[OS X TeX] Adobe Type Basics

Peter Dyballa Peter_Dyballa at Web.DE
Wed Nov 17 12:37:36 CET 2004


Am 17.11.2004 um 01:46 schrieb Aaron Jackson:

> The afm/tfm files included with latex may not be in sync with what is  
> included in the Adobe Type Basics.  The version preinstalled with my  
> tex is Version 001.007, but the version that came with my Type Basics  
> is Version 003.000.  I was advised bt Walter Schmidt (or at least  
> somebody using his name) to recreate the files as the afm specs have  
> change.  I don't know if this will be a problem, but he should know...

Hello!

The AFM files are of no use -- except you want to do a complete font  
installation. In that case fontinst needs them to create the PL  
(property list) files. They're too are needed to create TFM files with  
the raw encoding. So the mismatch of the versions should not matter.

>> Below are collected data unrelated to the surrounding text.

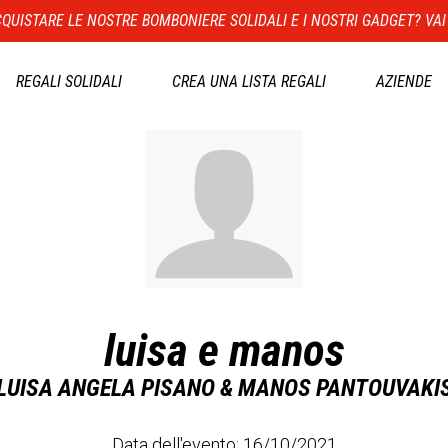
QUISTARE LE NOSTRE BOMBONIERE SOLIDALI E I NOSTRI GADGET? VAI
REGALI SOLIDALI
CREA UNA LISTA REGALI
AZIENDE
luisa e manos
LUISA ANGELA PISANO & MANOS PANTOUVAKI
Data dell'evento: 16/10/2021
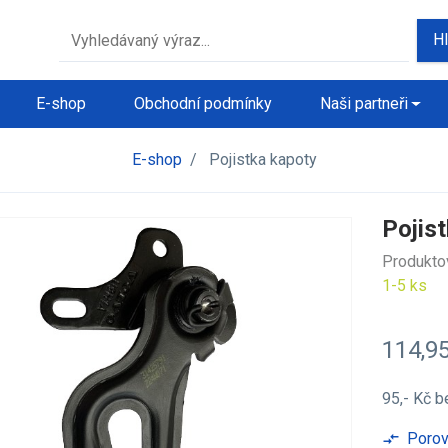
H
E-shop
Obchodní podmínky
Naši partneři
E-shop
/
Pojistka kapoty
Pojis
Produkto
1-5 ks
114,9
95,- Kč
b
Porov
compare_arrows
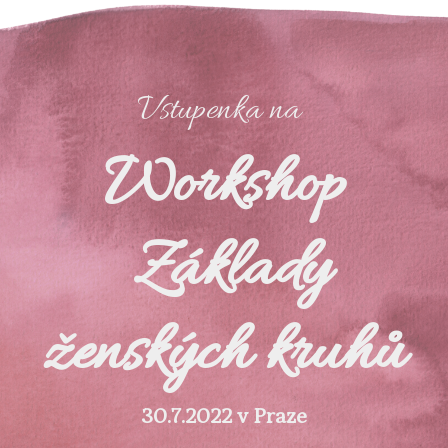
Vstupenka na
Workshop
Základy
ženských kruhů
30.7.2022 v Praze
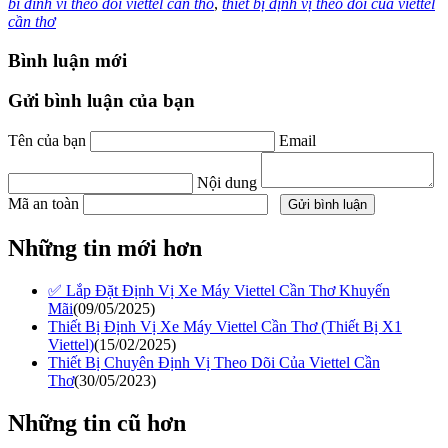
bi dinh vi theo doi viettel can tho
,
thiết bị định vị theo dõi của viettel
cần thơ
Bình luận mới
Gửi bình luận của bạn
Tên của bạn
Email
Nội dung
Mã an toàn
Những tin mới hơn
✅ Lắp Đặt Định Vị Xe Máy Viettel Cần Thơ Khuyến
Mãi
(09/05/2025)
Thiết Bị Định Vị Xe Máy Viettel Cần Thơ (Thiết Bị X1
Viettel)
(15/02/2025)
Thiết Bị Chuyên Định Vị Theo Dõi Của Viettel Cần
Thơ
(30/05/2023)
Những tin cũ hơn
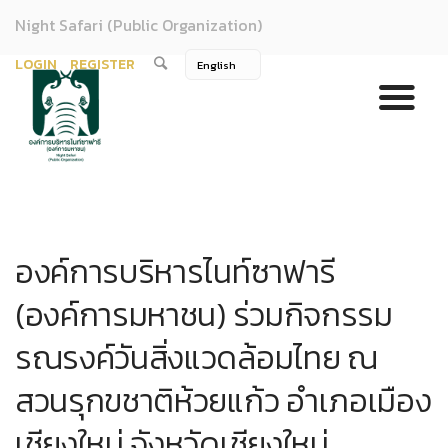
Night Safari (Public Organization)
LOGIN
REGISTER
องค์การบริหารไนท์ซาฟารี
(องค์การมหาชน) ร่วมกิจกรรม
รณรงค์วันสิ่งแวดล้อมไทย ณ
สวนรุกขชาติห้วยแก้ว อำเภอเมือง
เชียงใหม่ จังหวัดเชียงใหม่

The TFM files just contain the measures of the box into which the glyph  
fits plus a few other measures, I think, where to place this box on the  
often horizontal line of writing and how much this box can overlap with  
those to the right or left. Since the size of the glyphs does not  
change (that much) and the encoding is 8a or 8r or whatsoever since  
years quite stable, no changes are needed, the supplied ressources are  
OK. Otherwise you'll see with 8bit chars (T1 font encoding) when the  
wrong glyphs are chosen.

Care must be taken when the printer has none of the fonts built-in. In  
that case the font(programme)s need to be downloaded -- the right ones!  
The "download" named maps use the urw++ fonts! Usually a PostScript  
printer comes with a set of built-in 35 fonts (then it's old PostScript  
1) -- otherwise it most likely wouldn't be a PostScript printer! Any  
PostScript font programmes on diskettes or CD are for screen use or to  
teach your word processing programme a new script. Or to integrate them  
into TeX, probably the best destiny such a file can find. Some  
manufacturers added some extra fonts and (HW related) extras to the PS  
language, HP for example a lot for their big ones. This and a few other  
things ("better/easier" PDF and "workflow" for example) led to  
PostScript 3 with 136 built-in fonts. The first PS3 printer, Apple's  
LW8500, had the complete set. See youself:  
http://www.adobe.com/products/postscript/pdfs/ps3fonts.pdf and/or  
http://www.adobe.com/products/postscript/pdfs/ps3datasheet.pdf or  
http://www.adobe.com/support/downloads/product.jsp? 
product=44&platform=Macintosh for PPD files.

So Herb, please don‘t use the "download" named maps! If your printer is  
PostScript then you don't need to download any fonts to the printer,  
except those it has *not* built-in. If your printer is not PS then you  
should download the fonts from Adobe you recently installed and try to  
use in TeX -- and pass them to dvips because dvips is probably  
preparing the print job. PdfTeX uses it's own scheme to include thes  
base fonts into the PDF file, or not. Besides this your Mac needs the  
correct PPD (PostScript Printer Description) file for your printer. The  
earlier mentioned "*35" maps are old because the mechanism dvips uses  
to handle PostScript fonts in Tex is already 10 or 20 years old and  
nothing really new happened since then. The download maps are younger  
because urw++ donated them after dvips and TeX were already using the  
Adobe fonts (few of them were integrated into X11 or came with Acrobat  
Reader).

Updmap creates the map files which dvipfm or dvips or pdftex actually  
use in  
/usr/local/teTeX/share/texmf.local/fonts/map/{dvipdfm,dvips,pdftex}/ 
updmap. Take care that the correct fonts are listed there. If you want  
to know from where a false list/map comes from, just run 'updmap  
--listmaps' and you can see its various sources. Then it's easy to  
correct this via 'sudo updmap --disable mapfile'. And, of course, 'sudo  
updmap --enable Map mapfile'.
--
Greetings

   Pete

   It's not the valleys in life I dread so much as the dips.